In the recession, many families are less disposable income and savings, leading more students to turn to loans for their higher education needs.

Unfortunately for those receiving acceptance letters to colleges and universities, the latest area affected by tightening credit seems to be student loans.

Factors Leading to Student Loan Shortage

In some ways, the housing market's collapse acted as the first domino in an elaborate maze of dominoes standing on end: now, they're all collapsing. Here's a look at the steps leading up to the shortage of student loans.

  1. The federal government recently cut back on the subsidies given to those who offered student loans, meaning that student loans are less profitable for lenders than before.
  2. Tightened credit standards have led to increased borrowing costs and less available credit for lenders.
  3. A shaky credit market means that fewer investors are interested in purchasing student loans on the secondary market, which means lenders have more trouble turning a profit from student loans.
  4. Decreased investor demand for student loans means lenders can't sell as many student loans as before, and so pull out of the market (including federally-backed programs).
  5. Fewer federally-backed loans are offered, meaning that fewer students can access such loans.
  6. Some students are turning to private loans and other sources, which tend to have higher interest rates and can be more difficult to repay.

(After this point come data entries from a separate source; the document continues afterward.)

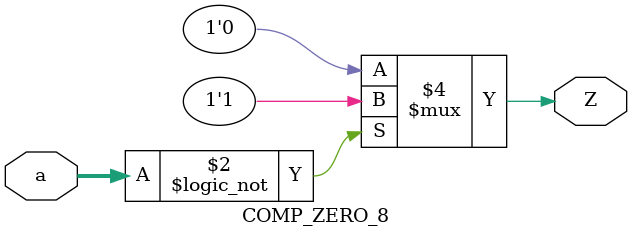
<source format=v>
`timescale 1ns / 1ps
module COMP_ZERO_8(
	input [7:0] a,
	output reg Z
    );

    (* dont_touch *)
    always @* begin
        if(a==0)
            Z=1;
        else
            Z=0;
    end
endmodule

</source>
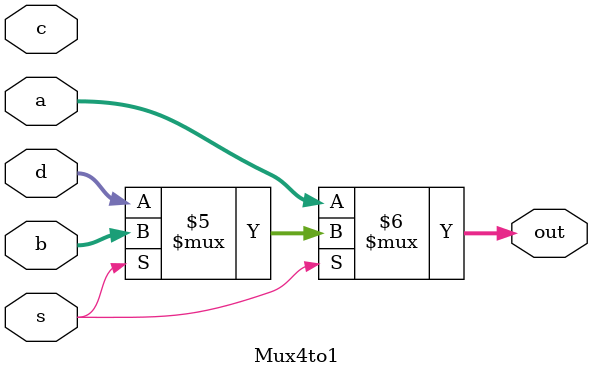
<source format=v>
module Mux4to1(a, b, c, d, s, out);
    parameter N = 32;
    input[N - 1:0] a, b, c, d;
    input[0:0] s;

    output[N - 1:0] out;

    assign out = (s == 2'b00)? a :
                 (s == 2'b01)? b :
                 (s == 2'b10)? c : d;
endmodule
</source>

Bad News for Students and Families

Many economists and education experts have noted that this chain of events is cause for concern. Limited access to federally-backed loans could mean that some American students don't have a chance to pursue higher education, even if they've been accepted to college already. And, if students are forced to take out expensive private loans to pay for school, they could end up in more debt than they can handle.

Since the change to bankruptcy law took effect in 2005, most debtors have been unable to discharge student loan debt as part of a bankruptcy filing. And starting out on your own can be challenging enough without adding epic amounts of debt to the picture.

Good News from Congress

Luckily, there's still hope.

The Department of Education has estimated that seven million students will need about $68 billion in student loans this year. Considering that lenders comprising about 14% of the student loan market have reportedly stopped offering government-backed loans, it's a good thing Congress has taken steps to address the situation.

A bill called the Emergency Student Loan Market Liquidity Act recently passed the House of Representatives earlier this month, and an amended version was recently approved by the Senate. According to the Associated Press, President Bush has urged fast action on this bill to make sure students will have access to funding in the coming school year.

If the House approves the modified version and Bush signs it, the bill will allow the government to temporarily buy more student loans from lenders, thus increasing their profitability and encouraging increased lending as well as giving some students greater access to federal loans.